Suddenly aspirations of playing baseball in college – or beyond – faded away. He thought his girlfriend would leave and other friends would stop coming by.
“I would just sit back and watch (everyone else) go on with their lives, go to college, start families, get jobs, travel.”
Montaeus’ mother, Andrea Bell, cried when she heard the news about her son, feeling, she said, as though she had been stabbed in the heart. Five minutes after processing the diagnosis, she spoke to him.
“Montaeus, this wheelchair will not be you,” she began. “You will work and you will walk.”
Andrea Bell recalls always telling her son to listen to the doctors and nurses but have total faith in God.
“I had to let Montaeus know that anything was possible, that I believed in him and I believed in God,” she said. “If he would work hard, believe and not give up, anything was possible. I felt if he would not give up in his mind, he would be OK.”
A number of surgeries and medical procedures followed, including a stay at Birmingham’s Spain Rehabilitation Center. It was there that staffers told Bell about Timothy Alexander, the paraplegic athlete who had become the face of UAB football.
Initially, Bell wanted nothing to do with Alexander.
“I don’t want to meet him,” he said. “He’s in a wheelchair.”
Two weeks later, he asked for Alexander to visit him. By this time, Bell had regained some sensation in his legs.
“I went in there and said, ‘Man, what’s up? Get up!’” Alexander recalled, asking if Bell could feel and move his legs. “He said, ‘Yeah, I can.’ I said, ‘That means you’re about to be walking soon. Forget what the doctors told you. How bad do you want it?’”
Alexander said he knows exactly how Bell felt. He was given the same grim news after a car crash in October 2006.

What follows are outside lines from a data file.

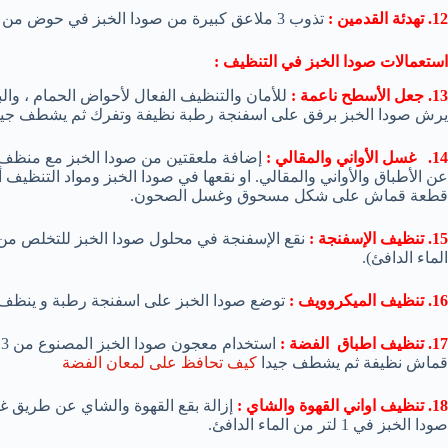
12. تهدئة القدمين :
تذوب 3 ملاعق كبيرة من صودا الخبز في حوض من الماء الدافئ، ونقع القدمين و فركها بلطف.
استعمالات صودا الخبز في التنظيف :
13. جعل الأسطح ناعمة :
للأمان والتنظيف الفعال لأحواض الحمام ، وال
يرش صودا الخبز برفق على اسفنجة رطبة نظيفة وتفرك ثم يشطف جيد
14. غسل الأواني والمقالي :
إضافة ملعقتين من صودا الخبز مع منظف ا
عن الأطباق والأواني والمقالي. او نقعها في صودا الخبز ومواد التنظيف
قطعة قماش على شكل مسحوق وغسل الصحون.
15. تنظيف الإسفنجة :
الماء الدافئ).
16. تنظيف الميكروويف :
توضع صودا الخبز على اسفنجة رطبة و ينظف ب
17. تنظيف اطباق الفضة :
قماش نظيفة ثم يشطف جيدا
كيف تحافظ على لمعان الفضة
18. تنظيف اواني القهوة والشاي :
صودا الخبز في 1 لتر من الماء الدافئ.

“That’s why I do what I do,” the former Erwin High football standout said. “The doctor comes in the room and tells you, ‘You’ll never do this’ or ‘You’ll never do that.’ I know how it feels to be depressed and suicidal and down because they gave up on you just like that.
“I told myself once I got myself well and got myself free and got my life back to a place of happiness, I would remember those dark times and I would use those dark times to inspire the world.”

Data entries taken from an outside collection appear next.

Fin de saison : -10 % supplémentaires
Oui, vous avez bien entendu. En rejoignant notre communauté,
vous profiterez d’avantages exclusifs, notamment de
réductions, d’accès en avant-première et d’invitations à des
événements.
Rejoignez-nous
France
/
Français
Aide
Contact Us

He certainly inspired Bell, now a UAB junior taking summer classes at Lawson State Community College. The former baseball player had planned to study physical therapy; now he has a major in communications and a minor in business.
The Park Crossing product decided to tell his story, and the 2018 Park Crossing graduation was where he would step out. He contacted the faculty for the opportunity to speak, and later invited his mother and grandfather to be there, but he didn’t tell them why.
“I cannot believe that Montaeus did that,” said Andrea Bell, who only realized her son’s role when he took a seat on the platform. Once he sat, he sent her a text: “Record this.”
“I was in tears,” she recalled. “I knew that he struggled within with some things but he didn’t want me to worry. Some of the stuff I knew, but he’s a closed book, kind of private.”
The wheelchair Bell feared might define the rest of his life has been donated to Children’s of Alabama hospital. That’s only one connection to Children’s, where he mentors patients who have injuries similar to his own.
Said Bell, “That’s what I see myself doing. Not to take the light away from the graduating class, but that was also my graduation, to go out and speak in front of all those people.”
Alexander couldn’t have been happier to see the man he mentors step across the stage to inspire the graduates.
“I feel great,” said Alexander, an inspirational speaker and the director of character and education for UAB Football. “I’m walking through people in this world who are using my words that I tell them. They’re taking action through the words that I gave them. That means the world to me.”
Alexander got married about a month ago to the former Kayla Marie Bryant. He didn’t walk down the aisle, but he did provide another inspiring moment.
“I was able to stand up for the first time ever (since his accident) for about 15 to 20 minutes,” he said. “I didn’t walk down the aisle, but I surprised my wife when I stood up for our ceremony.
“She cried,” Alexander recalled. “She was in shock.”